### Instructions for the task
Convert the material into a JSON array of strings, one string per line, omitting blank lines. Start at the line containing "scientific name: Bromelia balansae" and stop after the line containing "genus: Paspalum".

** START Stored records **

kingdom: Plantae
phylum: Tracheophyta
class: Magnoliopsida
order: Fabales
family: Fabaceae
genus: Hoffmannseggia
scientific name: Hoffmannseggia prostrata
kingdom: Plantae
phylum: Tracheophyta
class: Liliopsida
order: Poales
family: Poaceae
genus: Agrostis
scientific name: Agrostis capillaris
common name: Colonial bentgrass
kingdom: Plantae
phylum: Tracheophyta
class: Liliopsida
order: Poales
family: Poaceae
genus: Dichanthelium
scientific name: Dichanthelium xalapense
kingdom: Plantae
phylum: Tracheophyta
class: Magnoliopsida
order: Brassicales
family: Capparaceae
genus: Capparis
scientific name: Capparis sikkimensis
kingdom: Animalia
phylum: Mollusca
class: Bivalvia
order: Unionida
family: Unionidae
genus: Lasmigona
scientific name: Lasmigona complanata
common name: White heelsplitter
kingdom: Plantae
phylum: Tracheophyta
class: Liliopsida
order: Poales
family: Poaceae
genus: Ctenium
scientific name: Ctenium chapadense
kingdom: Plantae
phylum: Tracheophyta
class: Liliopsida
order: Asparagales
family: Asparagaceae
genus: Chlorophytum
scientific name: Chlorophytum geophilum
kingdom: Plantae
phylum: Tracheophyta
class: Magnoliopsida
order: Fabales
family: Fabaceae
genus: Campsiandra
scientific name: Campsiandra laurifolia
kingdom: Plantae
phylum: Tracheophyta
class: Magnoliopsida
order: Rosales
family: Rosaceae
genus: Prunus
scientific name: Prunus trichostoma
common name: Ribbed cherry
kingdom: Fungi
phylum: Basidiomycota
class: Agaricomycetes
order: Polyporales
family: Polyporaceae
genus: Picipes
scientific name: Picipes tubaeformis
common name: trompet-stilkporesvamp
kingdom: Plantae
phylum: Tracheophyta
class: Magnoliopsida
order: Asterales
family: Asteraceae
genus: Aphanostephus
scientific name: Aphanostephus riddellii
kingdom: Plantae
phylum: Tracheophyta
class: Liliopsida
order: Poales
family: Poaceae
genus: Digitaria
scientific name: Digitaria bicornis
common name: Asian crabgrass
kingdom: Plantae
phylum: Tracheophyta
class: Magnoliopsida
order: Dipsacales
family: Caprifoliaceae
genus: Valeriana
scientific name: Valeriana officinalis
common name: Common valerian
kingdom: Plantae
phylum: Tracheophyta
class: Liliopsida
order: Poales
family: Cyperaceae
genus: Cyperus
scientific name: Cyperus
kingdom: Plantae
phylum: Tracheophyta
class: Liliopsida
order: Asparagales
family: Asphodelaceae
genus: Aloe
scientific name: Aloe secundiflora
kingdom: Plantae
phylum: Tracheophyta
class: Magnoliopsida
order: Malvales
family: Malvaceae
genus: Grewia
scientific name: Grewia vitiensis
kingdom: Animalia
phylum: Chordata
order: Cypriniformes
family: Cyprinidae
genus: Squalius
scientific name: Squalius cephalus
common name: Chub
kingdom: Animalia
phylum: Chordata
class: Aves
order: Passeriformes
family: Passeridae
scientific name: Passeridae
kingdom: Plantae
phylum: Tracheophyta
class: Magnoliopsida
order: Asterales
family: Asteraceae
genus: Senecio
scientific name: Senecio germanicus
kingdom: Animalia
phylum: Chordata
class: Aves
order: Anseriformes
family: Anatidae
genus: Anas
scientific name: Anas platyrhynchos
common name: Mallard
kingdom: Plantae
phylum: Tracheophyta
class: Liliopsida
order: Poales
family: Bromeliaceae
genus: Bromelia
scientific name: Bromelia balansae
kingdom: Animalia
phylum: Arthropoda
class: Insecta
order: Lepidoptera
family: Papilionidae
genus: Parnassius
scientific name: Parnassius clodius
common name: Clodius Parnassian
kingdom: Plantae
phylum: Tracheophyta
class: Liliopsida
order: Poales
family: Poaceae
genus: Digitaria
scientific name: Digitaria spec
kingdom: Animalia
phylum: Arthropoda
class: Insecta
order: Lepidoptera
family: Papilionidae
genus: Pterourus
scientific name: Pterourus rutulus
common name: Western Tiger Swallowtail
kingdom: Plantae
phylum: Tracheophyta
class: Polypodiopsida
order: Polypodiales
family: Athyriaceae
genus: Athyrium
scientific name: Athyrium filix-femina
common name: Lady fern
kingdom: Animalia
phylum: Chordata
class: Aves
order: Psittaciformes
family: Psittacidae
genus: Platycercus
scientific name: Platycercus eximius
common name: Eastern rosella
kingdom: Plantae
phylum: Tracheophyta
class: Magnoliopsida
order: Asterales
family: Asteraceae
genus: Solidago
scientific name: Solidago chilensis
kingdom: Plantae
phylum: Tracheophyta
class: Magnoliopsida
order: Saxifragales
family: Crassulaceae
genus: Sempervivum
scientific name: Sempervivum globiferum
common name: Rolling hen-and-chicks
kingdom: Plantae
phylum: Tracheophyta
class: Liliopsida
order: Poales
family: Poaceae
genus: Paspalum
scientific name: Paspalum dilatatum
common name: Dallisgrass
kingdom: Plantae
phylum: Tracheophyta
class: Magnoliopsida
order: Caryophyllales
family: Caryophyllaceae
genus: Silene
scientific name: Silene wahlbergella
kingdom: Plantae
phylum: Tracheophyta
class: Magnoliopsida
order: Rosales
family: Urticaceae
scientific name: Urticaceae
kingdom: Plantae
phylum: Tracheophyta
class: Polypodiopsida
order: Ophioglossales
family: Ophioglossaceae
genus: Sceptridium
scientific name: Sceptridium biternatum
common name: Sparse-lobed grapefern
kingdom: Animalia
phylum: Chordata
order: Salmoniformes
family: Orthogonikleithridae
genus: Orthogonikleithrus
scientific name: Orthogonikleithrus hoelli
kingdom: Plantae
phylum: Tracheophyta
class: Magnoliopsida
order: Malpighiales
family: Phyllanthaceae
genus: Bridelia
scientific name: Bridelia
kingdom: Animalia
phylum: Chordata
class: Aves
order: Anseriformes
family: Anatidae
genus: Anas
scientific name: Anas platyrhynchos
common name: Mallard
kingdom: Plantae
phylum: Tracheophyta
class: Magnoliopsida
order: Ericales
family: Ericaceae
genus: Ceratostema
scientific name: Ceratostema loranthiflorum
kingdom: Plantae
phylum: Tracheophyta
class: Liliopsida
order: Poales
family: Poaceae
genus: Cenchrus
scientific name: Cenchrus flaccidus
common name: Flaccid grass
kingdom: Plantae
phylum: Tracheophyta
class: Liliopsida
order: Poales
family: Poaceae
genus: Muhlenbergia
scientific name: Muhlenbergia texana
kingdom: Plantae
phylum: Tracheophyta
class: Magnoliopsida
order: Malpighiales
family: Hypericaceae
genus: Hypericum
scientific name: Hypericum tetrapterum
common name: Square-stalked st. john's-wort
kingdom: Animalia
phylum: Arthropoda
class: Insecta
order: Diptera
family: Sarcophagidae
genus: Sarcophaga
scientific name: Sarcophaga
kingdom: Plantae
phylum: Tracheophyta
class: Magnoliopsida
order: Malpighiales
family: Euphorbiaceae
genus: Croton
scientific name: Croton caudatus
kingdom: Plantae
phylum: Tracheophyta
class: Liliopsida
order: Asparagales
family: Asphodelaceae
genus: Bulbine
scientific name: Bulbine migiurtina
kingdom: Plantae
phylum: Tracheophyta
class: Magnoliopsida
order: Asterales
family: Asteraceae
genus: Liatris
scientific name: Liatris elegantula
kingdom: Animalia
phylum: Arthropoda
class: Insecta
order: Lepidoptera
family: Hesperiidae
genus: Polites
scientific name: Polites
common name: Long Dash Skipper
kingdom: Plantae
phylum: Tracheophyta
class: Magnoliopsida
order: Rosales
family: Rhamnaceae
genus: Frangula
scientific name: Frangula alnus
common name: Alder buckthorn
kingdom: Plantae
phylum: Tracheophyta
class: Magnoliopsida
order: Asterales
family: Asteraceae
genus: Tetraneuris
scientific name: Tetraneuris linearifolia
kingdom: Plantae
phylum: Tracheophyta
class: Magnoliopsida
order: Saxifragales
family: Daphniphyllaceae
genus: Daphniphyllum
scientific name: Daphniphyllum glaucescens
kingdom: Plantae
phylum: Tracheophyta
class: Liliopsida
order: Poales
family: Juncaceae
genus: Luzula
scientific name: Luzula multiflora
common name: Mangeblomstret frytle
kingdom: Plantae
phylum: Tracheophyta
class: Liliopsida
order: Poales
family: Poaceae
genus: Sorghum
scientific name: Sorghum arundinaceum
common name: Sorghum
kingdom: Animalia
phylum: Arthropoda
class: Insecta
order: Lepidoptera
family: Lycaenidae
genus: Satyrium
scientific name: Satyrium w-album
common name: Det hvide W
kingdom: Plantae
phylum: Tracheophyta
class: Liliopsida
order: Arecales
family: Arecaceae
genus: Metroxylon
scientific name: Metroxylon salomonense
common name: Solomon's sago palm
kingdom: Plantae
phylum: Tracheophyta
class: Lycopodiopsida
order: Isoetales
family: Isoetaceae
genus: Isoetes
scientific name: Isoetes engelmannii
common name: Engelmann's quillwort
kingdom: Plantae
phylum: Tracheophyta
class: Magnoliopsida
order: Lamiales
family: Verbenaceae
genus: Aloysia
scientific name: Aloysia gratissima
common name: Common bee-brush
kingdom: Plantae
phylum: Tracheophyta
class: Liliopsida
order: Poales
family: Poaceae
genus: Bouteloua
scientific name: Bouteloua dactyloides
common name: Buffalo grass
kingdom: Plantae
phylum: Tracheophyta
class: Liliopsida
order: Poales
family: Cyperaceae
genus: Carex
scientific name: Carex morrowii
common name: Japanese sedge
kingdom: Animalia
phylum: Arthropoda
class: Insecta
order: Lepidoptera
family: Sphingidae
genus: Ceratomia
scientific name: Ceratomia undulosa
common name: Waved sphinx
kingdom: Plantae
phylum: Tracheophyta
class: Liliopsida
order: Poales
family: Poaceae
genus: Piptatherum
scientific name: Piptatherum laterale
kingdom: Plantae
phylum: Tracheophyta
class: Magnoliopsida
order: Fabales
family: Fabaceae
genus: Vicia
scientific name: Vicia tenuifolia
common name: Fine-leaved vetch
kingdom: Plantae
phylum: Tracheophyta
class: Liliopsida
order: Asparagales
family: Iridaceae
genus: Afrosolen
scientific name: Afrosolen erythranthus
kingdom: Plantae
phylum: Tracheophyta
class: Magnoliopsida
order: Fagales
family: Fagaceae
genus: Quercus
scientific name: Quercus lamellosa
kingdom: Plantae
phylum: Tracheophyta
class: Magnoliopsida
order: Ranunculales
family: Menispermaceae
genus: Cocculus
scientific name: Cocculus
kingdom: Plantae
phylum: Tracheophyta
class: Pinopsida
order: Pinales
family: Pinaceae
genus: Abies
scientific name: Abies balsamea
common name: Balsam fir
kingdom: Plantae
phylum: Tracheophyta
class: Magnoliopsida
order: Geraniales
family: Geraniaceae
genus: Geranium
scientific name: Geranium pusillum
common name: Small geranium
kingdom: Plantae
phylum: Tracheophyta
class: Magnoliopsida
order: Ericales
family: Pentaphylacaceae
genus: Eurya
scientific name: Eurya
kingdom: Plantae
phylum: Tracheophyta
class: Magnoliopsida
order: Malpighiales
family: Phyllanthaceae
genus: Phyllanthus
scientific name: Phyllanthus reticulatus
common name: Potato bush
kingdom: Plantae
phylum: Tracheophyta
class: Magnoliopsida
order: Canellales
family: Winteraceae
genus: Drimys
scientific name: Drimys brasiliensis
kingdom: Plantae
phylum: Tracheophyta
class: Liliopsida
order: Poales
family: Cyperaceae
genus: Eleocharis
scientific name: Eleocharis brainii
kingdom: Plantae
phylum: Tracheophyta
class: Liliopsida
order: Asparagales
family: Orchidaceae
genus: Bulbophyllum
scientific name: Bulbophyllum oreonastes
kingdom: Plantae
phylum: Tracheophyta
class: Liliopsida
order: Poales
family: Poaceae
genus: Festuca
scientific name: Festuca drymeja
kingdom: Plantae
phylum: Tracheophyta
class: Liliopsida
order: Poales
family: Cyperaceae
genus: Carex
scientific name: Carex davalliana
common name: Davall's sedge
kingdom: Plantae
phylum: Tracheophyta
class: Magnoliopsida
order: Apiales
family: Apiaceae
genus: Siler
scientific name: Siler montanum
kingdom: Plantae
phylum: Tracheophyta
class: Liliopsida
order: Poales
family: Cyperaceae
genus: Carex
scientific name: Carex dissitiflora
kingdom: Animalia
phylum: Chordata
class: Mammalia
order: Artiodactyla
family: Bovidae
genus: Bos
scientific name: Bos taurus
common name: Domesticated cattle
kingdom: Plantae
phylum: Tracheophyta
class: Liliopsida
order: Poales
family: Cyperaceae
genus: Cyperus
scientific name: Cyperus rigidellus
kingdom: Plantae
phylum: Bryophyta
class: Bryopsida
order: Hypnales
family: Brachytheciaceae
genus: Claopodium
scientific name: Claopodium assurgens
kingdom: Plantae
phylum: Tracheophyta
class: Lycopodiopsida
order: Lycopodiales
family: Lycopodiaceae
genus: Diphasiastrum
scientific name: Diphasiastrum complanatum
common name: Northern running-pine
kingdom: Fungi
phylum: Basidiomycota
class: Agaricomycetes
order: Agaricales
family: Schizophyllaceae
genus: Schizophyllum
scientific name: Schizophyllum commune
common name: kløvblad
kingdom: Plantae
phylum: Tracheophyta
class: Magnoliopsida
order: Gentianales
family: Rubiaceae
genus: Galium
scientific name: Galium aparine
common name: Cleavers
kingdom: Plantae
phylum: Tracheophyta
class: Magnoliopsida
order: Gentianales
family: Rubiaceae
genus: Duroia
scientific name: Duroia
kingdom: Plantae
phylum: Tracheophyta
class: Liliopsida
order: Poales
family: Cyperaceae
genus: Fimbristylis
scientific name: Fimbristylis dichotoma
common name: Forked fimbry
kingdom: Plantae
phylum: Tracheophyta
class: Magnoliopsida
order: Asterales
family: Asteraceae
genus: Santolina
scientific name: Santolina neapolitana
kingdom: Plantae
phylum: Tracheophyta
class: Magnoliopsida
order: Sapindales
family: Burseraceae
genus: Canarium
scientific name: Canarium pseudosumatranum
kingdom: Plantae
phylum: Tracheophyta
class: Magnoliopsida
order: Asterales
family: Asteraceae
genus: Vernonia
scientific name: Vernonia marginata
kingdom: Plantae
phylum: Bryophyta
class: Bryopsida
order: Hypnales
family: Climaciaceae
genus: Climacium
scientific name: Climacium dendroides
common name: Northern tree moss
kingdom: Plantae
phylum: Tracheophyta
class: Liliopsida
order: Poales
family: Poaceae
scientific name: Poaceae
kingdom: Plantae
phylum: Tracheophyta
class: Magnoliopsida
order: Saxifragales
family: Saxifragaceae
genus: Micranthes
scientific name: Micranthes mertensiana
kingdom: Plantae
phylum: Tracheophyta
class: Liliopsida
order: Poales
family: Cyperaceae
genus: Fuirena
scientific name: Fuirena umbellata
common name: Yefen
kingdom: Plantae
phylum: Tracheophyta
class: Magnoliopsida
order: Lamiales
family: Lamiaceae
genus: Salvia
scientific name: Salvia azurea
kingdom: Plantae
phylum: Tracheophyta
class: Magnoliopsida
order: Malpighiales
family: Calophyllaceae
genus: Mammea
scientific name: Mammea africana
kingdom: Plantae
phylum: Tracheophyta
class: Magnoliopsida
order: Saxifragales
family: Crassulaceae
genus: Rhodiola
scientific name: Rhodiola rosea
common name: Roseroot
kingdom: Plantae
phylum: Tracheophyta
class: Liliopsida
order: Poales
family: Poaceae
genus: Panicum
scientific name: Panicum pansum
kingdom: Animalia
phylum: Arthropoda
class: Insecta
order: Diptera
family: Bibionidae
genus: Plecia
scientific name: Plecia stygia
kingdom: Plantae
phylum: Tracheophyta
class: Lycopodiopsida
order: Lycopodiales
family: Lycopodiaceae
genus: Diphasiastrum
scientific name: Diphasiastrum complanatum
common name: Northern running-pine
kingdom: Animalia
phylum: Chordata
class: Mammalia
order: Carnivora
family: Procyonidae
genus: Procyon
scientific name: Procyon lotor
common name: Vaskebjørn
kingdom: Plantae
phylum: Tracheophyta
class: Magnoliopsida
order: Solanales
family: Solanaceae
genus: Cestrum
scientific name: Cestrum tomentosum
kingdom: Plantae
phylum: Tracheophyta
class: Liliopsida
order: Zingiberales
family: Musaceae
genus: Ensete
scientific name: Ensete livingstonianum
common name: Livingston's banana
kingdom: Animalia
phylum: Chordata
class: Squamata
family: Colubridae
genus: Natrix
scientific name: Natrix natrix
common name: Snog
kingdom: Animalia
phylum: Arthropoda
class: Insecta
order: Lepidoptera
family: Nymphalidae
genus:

** END Stored records **

### Final result
[
  "scientific name: Bromelia balansae",
  "kingdom: Animalia",
  "phylum: Arthropoda",
  "class: Insecta",
  "order: Lepidoptera",
  "family: Papilionidae",
  "genus: Parnassius",
  "scientific name: Parnassius clodius",
  "common name: Clodius Parnassian",
  "kingdom: Plantae",
  "phylum: Tracheophyta",
  "class: Liliopsida",
  "order: Poales",
  "family: Poaceae",
  "genus: Digitaria",
  "scientific name: Digitaria spec",
  "kingdom: Animalia",
  "phylum: Arthropoda",
  "class: Insecta",
  "order: Lepidoptera",
  "family: Papilionidae",
  "genus: Pterourus",
  "scientific name: Pterourus rutulus",
  "common name: Western Tiger Swallowtail",
  "kingdom: Plantae",
  "phylum: Tracheophyta",
  "class: Polypodiopsida",
  "order: Polypodiales",
  "family: Athyriaceae",
  "genus: Athyrium",
  "scientific name: Athyrium filix-femina",
  "common name: Lady fern",
  "kingdom: Animalia",
  "phylum: Chordata",
  "class: Aves",
  "order: Psittaciformes",
  "family: Psittacidae",
  "genus: Platycercus",
  "scientific name: Platycercus eximius",
  "common name: Eastern rosella",
  "kingdom: Plantae",
  "phylum: Tracheophyta",
  "class: Magnoliopsida",
  "order: Asterales",
  "family: Asteraceae",
  "genus: Solidago",
  "scientific name: Solidago chilensis",
  "kingdom: Plantae",
  "phylum: Tracheophyta",
  "class: Magnoliopsida",
  "order: Saxifragales",
  "family: Crassulaceae",
  "genus: Sempervivum",
  "scientific name: Sempervivum globiferum",
  "common name: Rolling hen-and-chicks",
  "kingdom: Plantae",
  "phylum: Tracheophyta",
  "class: Liliopsida",
  "order: Poales",
  "family: Poaceae",
  "genus: Paspalum"
]